ピンクのシューズ論争: 植物を扱う人は、シューズが”ピンク”に見える割合が高い?

 3年前の10月に、フェイスブックで物議をかもした「ピンクのシューズ論争」が、先週の大学院小川ゼミの飲み会で話題になった。「Colour conundrum: Is this shoe pink or teal?」(色彩論争:この靴はピンクに見えますか?グリーンに見えますか?)で知られる質問と画像を見た6人中、2人が「ピンク」と答えた。わたしを含む4人は「グレー」と回答した。

 

 物議をかもした画像の色は、ひとによって見え方がちがうことが知られている。同じ家族の中でも、ピンク派とグリーン派に分かれることもある。なので、必ずしも遺伝子が見え方を決定づけているわけでもなさそうだった。

 個人的にも興味を持ったので、知り合いのLINE仲間たちに、電車の中から画像(VANシューズ)を送ってみた。そして、オリジナルの質問と同じ、「このシューズは何色に見えますか?」との問いを投げかけてみた。

 全部で50人ほどのサンプルである。学部生のサンプルも追加でゼミ長にで調査を依頼している。厳密な集計結果は休み明けになってしまうが、なんとなくの仮説が頭の中で出来あがっている。わたしの知人・友人たちを平均すると、約2~3割が「ピンク派」で、残りの7~8割が「グリーン派」である。まれに、わたしが「カメレオン派」と呼んでいる「タイミングによって、どちらの色にも見える人」が1割ほどいることがわかっている。

 一般的に、論理的に物事を判断する左脳系のひとは、シューズがグレー(グリーン)に見える傾向がある。反対に、感覚的、直観的に物事を判断する右脳系のひとは、靴の画像がピンク(ホワイト)に見えると言われている。フェイスブックでの論争や解釈については、ネットにたくさんの意見が上がっている。そちらを参考にされたい。

 

 ところで、この質問を投げてみたところ、わたしの仲間たちの間では、かなりはっきりした傾向が見て取れることに気づいた。つまり、花屋さん(店長や従業員さん)は、明らかに「ピンク」と答える割合が高かったのである。

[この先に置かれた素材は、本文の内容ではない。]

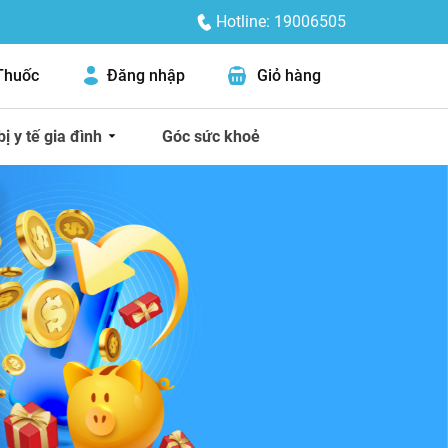
Hotline: 19006505
Thuốc
Đăng nhập
Giỏ hàng
bị y tế gia đình
Góc sức khoẻ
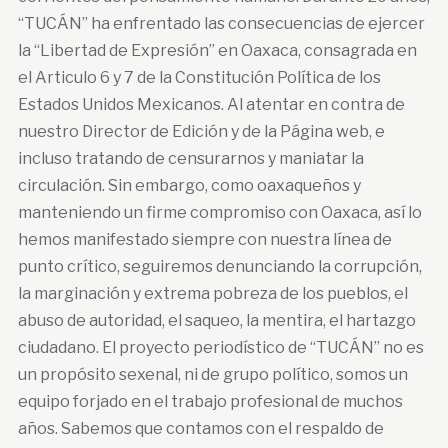
“TUCÁN” ha enfrentado las consecuencias de ejercer
la “Libertad de Expresión” en Oaxaca, consagrada en
el Articulo 6 y 7 de la Constitución Política de los
Estados Unidos Mexicanos. Al atentar en contra de
nuestro Director de Edición y de la Página web, e
incluso tratando de censurarnos y maniatar la
circulación. Sin embargo, como oaxaqueños y
manteniendo un firme compromiso con Oaxaca, así lo
hemos manifestado siempre con nuestra línea de
punto crítico, seguiremos denunciando la corrupción,
la marginación y extrema pobreza de los pueblos, el
abuso de autoridad, el saqueo, la mentira, el hartazgo
ciudadano. El proyecto periodístico de “TUCÁN” no es
un propósito sexenal, ni de grupo político, somos un
equipo forjado en el trabajo profesional de muchos
años. Sabemos que contamos con el respaldo de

また、種苗メーカーのサンプルでは、これまた、ピンク派がグリーン派を圧倒していた。

 たとえば、メリクロンの会社「ベルディ」(本社:愛知県豊橋市)の水谷朱美社長からの回答は、つぎのようなものだった。

 「写真 社内調査結果。12人中グレーは、私と経理の女性の2人だけ。10人はピンクでした。男性8人全員ピンク。ショックです」(水谷さん)。わたしは、水谷さんに「昨日のは、すごく偏ったサンプルです。ピンクの平均は2割から3割ですよ。なぜなのか、気になりますね」と返信しておいた。

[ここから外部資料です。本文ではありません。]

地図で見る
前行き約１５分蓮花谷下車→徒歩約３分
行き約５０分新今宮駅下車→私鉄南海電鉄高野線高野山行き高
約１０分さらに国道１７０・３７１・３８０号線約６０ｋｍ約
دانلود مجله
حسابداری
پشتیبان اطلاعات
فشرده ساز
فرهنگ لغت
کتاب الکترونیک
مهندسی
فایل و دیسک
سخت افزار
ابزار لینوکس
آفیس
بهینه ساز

 「はい。私も。工学部の1人を除いて全員農学系出身です。ほぼマニュアルが無く、植物の状態や温度変化を常に意識する、イコール感覚で仕事するからでしょうか?」が水谷仮説だった。

 

 そして、翌日になって、前日にニュージーランド人(植物関係者)と会食をした水谷さんからは、新しい情報が入った。

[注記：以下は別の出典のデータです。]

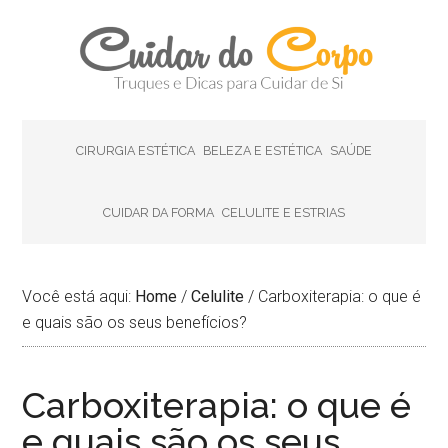
CIRURGIA ESTÉTICA
BELEZA E ESTÉTICA
SAÚDE
CUIDAR DA FORMA
CELULITE E ESTRIAS
Você está aqui:
Home
/
Celulite
/
Carboxiterapia: o que é
e quais são os seus benefícios?
Carboxiterapia: o que é
e quais são os seus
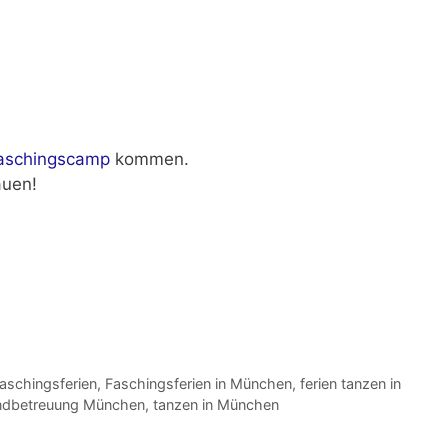
aschingscamp
kommen.
auen!
aschingsferien
,
Faschingsferien in München
,
ferien tanzen in
endbetreuung München
,
tanzen in München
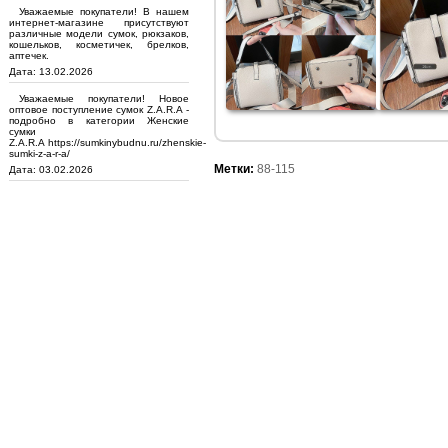
Уважаемые покупатели! В нашем
интернет-магазине присутствуют
различные модели сумок, рюкзаков,
кошельков, косметичек, брелков,
аптечек.
Дата: 13.02.2026
Уважаемые покупатели! Новое
оптовое поступление сумок Z.A.R.A -
подробно в категории Женские
сумки
Z.A.R.A https://sumkinybudnu.ru/zhenskie-
sumki-z-a-r-a/
Метки:
88-115
Дата: 03.02.2026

 「新回答出ました。マスタードです。78歳、ニュージーランド人、男性。元園芸用肥料販売。その人含め5人の飲み会。私以外日本人男性3人全員ピンク。65歳元農業大学校教諭、65歳園芸資材販売会社社長、多分50歳くらい農学部教授。これは何でしょう?私はマイノリティーです」。

 水谷さんの周りだけでなく、なんとなくの感覚だが、アーティスティックなセンスの高そうなひとたち(元アパレルのバイヤーや花屋の店長さん)は、シューズがピンクに見えていた。また、一般にトップ経営者(日本を代表する企業家たち)は、ほぼグレー派だった。ただし、例外があって、ネットビジネス系の企業経営者でマーケティング能力が優れている人には、ピンク派が少数だが存在している。

 具体的に名前を上げてしまうが、オイシックス・ラ・大地の高島宏平社長とクランチスタイルの武井亮介CEO。どちらも理科系の大学院出資者である。マーケティングのセンスは、感覚的な直観力と深く関わっているからだろうか。

 

 いずれにしても、ピンクのシューズ論争は、派生的な仮説をもっと生み出しそうだ。調査結果は、ここでいずれ発表することにしたい。

 なお、わが大学院ゼミ生のピンク派ふたりは、それぞれ、某アパレル小売業のブランド統括マネジャーとフランチャイズレストランチェーンのFCオーナーである。やや心配なのは、修士論文(プロジェクト報告書)を書きあげる際の論理構築力についてである。ただし、ユニークな発想など感性的な能力は申し分がない。